Polska ma szansę stać się naukową i technologiczną potęgą w Europie i na całym świecie, a to za sprawą drugiej ustawy o innowacyjności, w której polscy przedsiębiorcy zostaną objęci 100-procentowym zwrotem podatku za wydatki poniesione w obszarach rozwoju i badań (R&D).
Jarosław Gowin, Minister Nauki i Szkolnictwa Wyższego, wprowadzi takie ulgi w życie już w styczniu 2018 roku.
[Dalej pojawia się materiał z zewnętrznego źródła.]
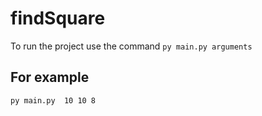 # findSquare

To run the project use the command `py main.py arguments`

## For example 
`py main.py  10 10 8`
Oznacza to, że rozwój Polski w tematach najnowszych technologii i powstawania patentów znacząco przyspieszy.
Chociaż wszystkim nam wydaje się, że jeśli chodzi o R&D w naszym kraju prawie nic się nie dzieje, to jest zupełnie przeciwnie. W tej chwili Polska znajduje się na 22. pozycji (w 2016 była to 23. pozycja) globalnej listy innowacyjności Blooberga, na ponad 200 krajów.
Dobrodziejstwa płynące z drugiej ustawy o innowacyjności. Fot. Pixabay.
Najbardziej innowacyjnymi gospodarkami są kolejno: Korea Południowa, Szwecja, Niemcy, Szwajcaria, Finlandia, Singapur, Japonia, Dania, Stany Zjednoczone, Izrael i Kanada. W trzeciej dziesiątce są to: Chiny, Polska, Malezja, Włochy, Islandia, Rosja, Węgry, Republika Czeska, Hiszpania i Grecja. Tak więc znajdujemy się zaraz za Chinami, w których, można śmiało rzec, naprawdę sporo się dzieje.
Ustawy o innowacyjności mają na celu wyrwanie Polaków z pułapki statusu taniej siły roboczej dla Zachodu. To wszystko będzie możliwe również dzięki Grupie Wyszehradzkiej jako start-up Europy. Zamieszkuje w niej 65 milionów ludzi, generuje 2 biliony dolarów PKB, posiada mnóstwo specjalistów w każdej dziedzinie, ma wiele innowacyjnych wizji i projektów.
Niedługo może stać się ona światowym symbolem innowacyjności ().